In my last post I used binary logistic regression (BLR) to show the impact of various EPL match attributes on the likelihood of winning a match. Soon after beginning the work I thought of another good use for a BLR model - identifying the factors that truly matter in predicting (as compared to retrospectively assessing) first round MLS playoff success. Regular readers know I am no fan of MLS's playoff system that seems to buck the trend of most leagues using a top-of-the-table format to determine their champion. I took a pass at explaining the phenomenon of teams with fewer games played winning a disproportionate share of first round series since 2003, but at the time could not prove that it was one of the few statistically significant predictors from the many identified by Climbing the Ladder (CTL). Since then I have used CTL's lineup database to construct a BLR model of the major factors identified by CTL and isolated the statistically significant factors. The results suggest that MLS has a lot of changes to make to continue to improve their playoff format they seem to love so much.
The Data Set and a Few Summary Statistics
I utilized CTL's lineup database to create the following statistics:
- Difference in the number of games played
- Overall goal difference
- Difference in coach experience (MLS games only)
- Difference in seeds
- Home record difference
- Away record difference
- Regular season goal differential between the two teams
- Games played difference: The maximum difference came in the 2008 NY/Columbus series where the Crew played 14 more games than the Red Bulls. This was due to the Crew playing in both the old and new format for CONCACAF Champions League (CCL). The median differential is 2 games.

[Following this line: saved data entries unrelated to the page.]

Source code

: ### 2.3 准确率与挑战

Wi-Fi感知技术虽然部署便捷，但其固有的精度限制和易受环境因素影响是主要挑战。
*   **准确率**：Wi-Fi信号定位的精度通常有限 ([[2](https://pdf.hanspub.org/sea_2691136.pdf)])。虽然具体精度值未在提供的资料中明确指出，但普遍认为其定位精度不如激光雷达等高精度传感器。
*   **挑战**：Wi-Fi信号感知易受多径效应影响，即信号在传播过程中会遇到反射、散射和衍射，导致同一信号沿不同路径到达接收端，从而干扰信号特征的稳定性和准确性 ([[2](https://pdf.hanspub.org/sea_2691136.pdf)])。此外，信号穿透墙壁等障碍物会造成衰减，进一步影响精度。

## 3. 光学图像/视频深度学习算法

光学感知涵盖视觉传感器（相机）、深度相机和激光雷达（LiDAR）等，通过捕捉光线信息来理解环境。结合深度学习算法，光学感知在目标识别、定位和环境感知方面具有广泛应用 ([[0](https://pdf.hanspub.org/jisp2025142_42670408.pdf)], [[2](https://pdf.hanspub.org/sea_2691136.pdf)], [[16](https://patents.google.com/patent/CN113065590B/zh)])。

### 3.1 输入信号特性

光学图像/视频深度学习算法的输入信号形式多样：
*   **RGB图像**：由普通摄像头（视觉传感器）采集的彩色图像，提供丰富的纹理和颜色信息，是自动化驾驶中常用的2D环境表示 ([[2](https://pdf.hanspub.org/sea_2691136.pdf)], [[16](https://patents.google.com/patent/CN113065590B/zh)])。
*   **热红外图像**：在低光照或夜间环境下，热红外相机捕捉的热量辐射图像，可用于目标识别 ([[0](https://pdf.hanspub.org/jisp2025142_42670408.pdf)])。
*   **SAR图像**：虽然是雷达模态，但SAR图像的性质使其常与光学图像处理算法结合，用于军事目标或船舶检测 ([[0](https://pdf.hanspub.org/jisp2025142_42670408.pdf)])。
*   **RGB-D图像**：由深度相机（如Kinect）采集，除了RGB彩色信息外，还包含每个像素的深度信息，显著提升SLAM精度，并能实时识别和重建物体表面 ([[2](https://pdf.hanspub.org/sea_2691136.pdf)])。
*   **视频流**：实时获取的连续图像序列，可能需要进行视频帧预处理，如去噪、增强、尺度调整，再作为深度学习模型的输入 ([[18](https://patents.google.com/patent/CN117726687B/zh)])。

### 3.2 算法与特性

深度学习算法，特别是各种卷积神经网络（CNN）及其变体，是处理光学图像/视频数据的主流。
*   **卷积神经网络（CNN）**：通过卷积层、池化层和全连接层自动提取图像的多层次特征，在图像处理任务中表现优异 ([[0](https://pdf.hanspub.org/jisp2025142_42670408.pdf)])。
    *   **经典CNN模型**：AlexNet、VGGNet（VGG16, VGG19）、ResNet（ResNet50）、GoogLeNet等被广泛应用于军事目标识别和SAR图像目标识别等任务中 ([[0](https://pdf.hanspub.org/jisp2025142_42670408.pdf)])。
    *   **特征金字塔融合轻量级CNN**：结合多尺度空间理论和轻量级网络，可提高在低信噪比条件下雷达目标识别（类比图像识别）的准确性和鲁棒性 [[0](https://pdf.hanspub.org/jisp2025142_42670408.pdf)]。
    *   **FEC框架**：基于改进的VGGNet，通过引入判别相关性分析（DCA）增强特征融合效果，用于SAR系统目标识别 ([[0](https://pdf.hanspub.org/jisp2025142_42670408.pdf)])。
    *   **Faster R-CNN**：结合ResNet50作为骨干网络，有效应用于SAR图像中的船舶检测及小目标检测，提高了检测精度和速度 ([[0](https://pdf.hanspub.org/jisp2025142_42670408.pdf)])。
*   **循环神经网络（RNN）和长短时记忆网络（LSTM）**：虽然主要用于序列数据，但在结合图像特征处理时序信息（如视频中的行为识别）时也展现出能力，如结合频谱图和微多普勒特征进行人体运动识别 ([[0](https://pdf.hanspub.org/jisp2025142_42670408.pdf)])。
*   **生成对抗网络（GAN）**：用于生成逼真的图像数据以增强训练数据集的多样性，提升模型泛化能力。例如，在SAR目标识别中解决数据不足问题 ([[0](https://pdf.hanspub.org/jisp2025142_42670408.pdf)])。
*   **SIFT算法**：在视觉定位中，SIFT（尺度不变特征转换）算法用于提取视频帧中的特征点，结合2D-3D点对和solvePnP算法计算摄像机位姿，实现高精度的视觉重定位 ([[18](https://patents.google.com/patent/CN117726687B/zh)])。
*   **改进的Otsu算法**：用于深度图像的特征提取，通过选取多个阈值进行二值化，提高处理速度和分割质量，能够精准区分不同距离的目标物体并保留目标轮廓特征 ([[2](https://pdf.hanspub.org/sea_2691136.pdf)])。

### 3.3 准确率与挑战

- Overall goal difference: 2005 through 2007 saw some of the highest overall goal differentials between first round playoff participants - one series each with 22 and 23 goals, and two series with 27. The median goal differential was 9 goals.
- Difference in coach experience: Sigi Schmid is the king of mismatches in manager experience with the largest gap of 196 games realized when his 2008 Columbus Crew defeated the Kansas City Wizards. The median difference is 68 matches.
- Regular season goal differential between the two teams: The peak of regular season goal differential between two teams was witnessed in the 2006 through 2008 seasons, when an unbalanced schedule saw teams play each other up to four times during the regular season. Chicago's 2008 first round series versus New England witnessed the largest such goal differential - 8 from four regular season games. Chicago went on to win that first round series, while the median value for the first round series is 2.
The Results of the BLR
After compiling the data for every first round playoff series from 2003 through 2010, a BLR was constructed to predict the likelihood of a team winning the series. Dummy variables for each year were constructed to ensure no special causes were missed. Terms having a p-value greater than 0.05 were successfully eliminated until only two terms remained: manager experience differential and games played differential. All other terms - overall goal difference, difference in seeds, home record difference, away record difference, and regular season goal difference - were not significant by a mile (most p-values were equal to or greater than 0.40).
Plots of the the changing odds with various manager experience and game differentials is shown below.
More interesting is the intuitive relationship between the game played differential and the likelihood of winning the first round playoff series. The equation provides a very clear relationship between the game played differential and resultant odds. The relationship is largely linear from -5 to 5, meaning that it's about a 7.5% change in odds for each incremental game difference. As game differential approaches more than five matches, the incremental benefit of increased or reduced game differential is minimal.
What does this mean for the 2011 playoffs? The most direct assessment is that MLS missed a golden opportunity to correct this imbalance by not going to a two game series in the first round of the playoffs. I commented here how I would have liked to have seen such a re-balancing prior to MLS's announcement of the 2011 format, as well as my reaction to the announcement that the first round would be a single match while the second round will have the usual two-match series. If history is any indication, MLS essentially gave the lower seeds a 7.5% advantage in odds of advancing to the conference final by not making them play an extra game in the opening round.
We'll see how things play out in the 2011 playoffs and will update this study once they're complete, but I am not holding out hope. With my Sounders having one of the league's more experience managers and their desire to go deep in the US Open Cup and CCL, I think it will be another year without an MLS Cup.
Perhaps MLS really does like this parity that borders on complete unpredictability. Allowing MLS clubs to buy championships like Chelsea is not what I want, but the fact that no prior rational metric correlates to first round playoff success suggests MLS has some major adjustments to make. It seems as if MLS has swung the pendulum so far to the side of parity that no club's supporters know what to expect from regular to post-season, let alone year-in and year-out. Ultimately, this holds back the professional game's success and growth in this country.